Soldiers quietly coming out after Don’t Ask, Don’t Tell repeal

Soldiers quietly coming out after Don’t Ask, Don’t Tell repeal

Chief Warrant Officer Charlie Morgan kept it simple and sweet. She was eight months into a nine-month assignment in Kuwait, and Defense Secretary Leon Panetta had just informed Congress that the U.S. armed forces were ready to integrate openly gay troops.

Morgan decided the time was right to come out to her commander. The photograph of her wife and 4-year-old daughter she kept hidden on her desk helped her do it.

“I said, `Sir, I would like to introduce you to someone. This is my family,”’ Morgan recalled of her July conversation with her boss, an Army colonel leading a 2,400-soldier brigade. “He said, `Charlie, you have a beautiful family. You know, “don’t ask, don’t tell” prevented me from getting to know you.”’

Nearly four weeks after the U.S. lifted its “don’t ask, don’t tell” banning open service by gay men, lesbians and bisexuals, similar stories of secret-shedding, relief and acceptance were swapped Saturday at the first-ever national convention of gay military personnel on active duty.

Each of the 200 or so sailors, soldiers, Marines and airmen attending the conference put on by the formerly clandestine group known as OutServe had, to varying degrees, only recently revealed their sexual orientations at work. None had gotten a reaction worse than a shrug.

“Out of the 4,500 members we have, we haven’t had any person come to us about one single problem, which is huge, because right before repeal of `don’t ask, don’t tell,’ we had tons of problems,” like investigations and other issues relayed to the Pentagon, said Air Force 1st Lt. Josh Seefried, the group’s co-founder. “But right now, after Sept. 20, there is nothing to relay because everything has been 100 percent positive.”

Senior Airman Kody Parsons, a substance abuse counselor at an Air Force base in Fairfield, California, came out to his superiors a week and a half ago because he thought they should know he was attending the OutServe conference.

They thanked him for speaking up, supported his trip to Las Vegas and asked him to let him know if they could help in any way. Parsons called it “a nonevent.”

“I think it’s very important to ensure nothing changes for fear of reinforcing the stigma that, `Well now that the gays are here, look out,”’ he said. “My sexual orientation doesn’t have any effect on my ability to do my job, and they recognize that.”

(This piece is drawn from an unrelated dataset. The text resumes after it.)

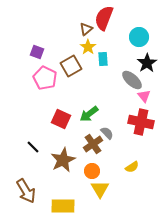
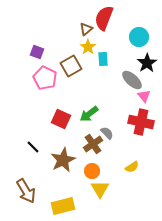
yellow rectangle: rotated 15 degrees counterclockwise
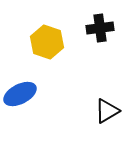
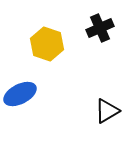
black cross: rotated 16 degrees counterclockwise
yellow hexagon: moved 2 px down
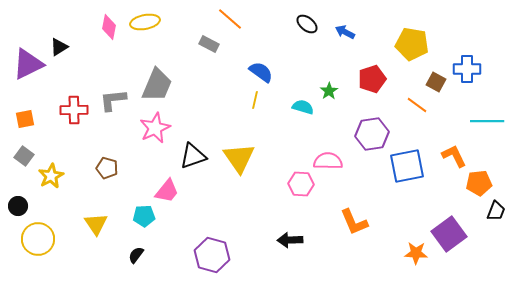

Yet the self-selected attendees of the OutServe Leadership Summit know that they are on the front lines of the culture wars. Estimates of the number of gay troops range from 47,000 to 65,000, and with integration so young, there are likely tens of thousands of gay military personnel still serving in silence for fear of harassment or endangering their careers.

During a panel discussion called “Being Out While Being In,” Michelle Benecke, a former Army battery commander who left the military before “don’t ask, don’t tell” was enacted, called gay Americans serving their country with pride “the right wing’s biggest fear.” Senior officers, especially, should think long and hard about the positive example they would be setting for all their troops if they demonstrated their first priority was doing their jobs well.

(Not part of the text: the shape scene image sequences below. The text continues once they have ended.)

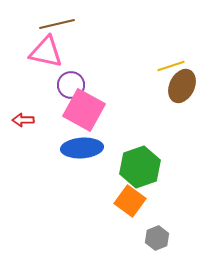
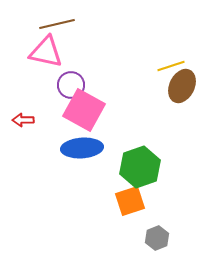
orange square: rotated 36 degrees clockwise
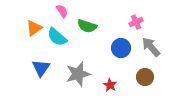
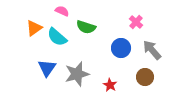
pink semicircle: rotated 32 degrees counterclockwise
pink cross: rotated 24 degrees counterclockwise
green semicircle: moved 1 px left, 1 px down
gray arrow: moved 1 px right, 3 px down
blue triangle: moved 6 px right
gray star: moved 1 px left
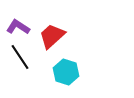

“Because of what you do, you destroy the stereotype about gay people every day, that we are selfish and we are only out for our own gratification. No one can look at you and say that’s true,” Benecke said.

At the same time, she said she would never presume to tell anyone when and how to make such a personal decision. Revealing one’s sexual orientation is an important step, but one that can also produce problems such as tokenism, she said.

“I want to acknowledge up front everybody is kind of in a different place. There are people coming out and have come out right now, and those folks are self-assessing: `Can I trust this friend? Am I in the kind of command where I can come out?”’ said Benecke, who co-founded Servicemembers Legal Defense Network, a legal aid group for gay troops.

“There are other folks that have to go through their own process and have to come to their own conclusions for their own safety and their own circumstance,” she said.

Despite the warm reception she has received from superiors and colleagues, Morgan learned last week that because the military still does not recognize same-sex spouses as dependents, her wife, Karen, will not be allowed to attend an upcoming welcome home ceremony at National Guard headquarters in New Hampshire for deployed troops and their families.

Morgan, 47, who spent a dozen years in the Army on active duty and has been in the National Guard for another seven, also is battling breast cancer and is continuing to lobby to have military benefits extended to families like hers so they will be taken care of if she does not survive.

“She deserves the same benefits as any other spouse,” Morgan said. “She went through the same stress, fear and concern during my deployment as any other spouse.”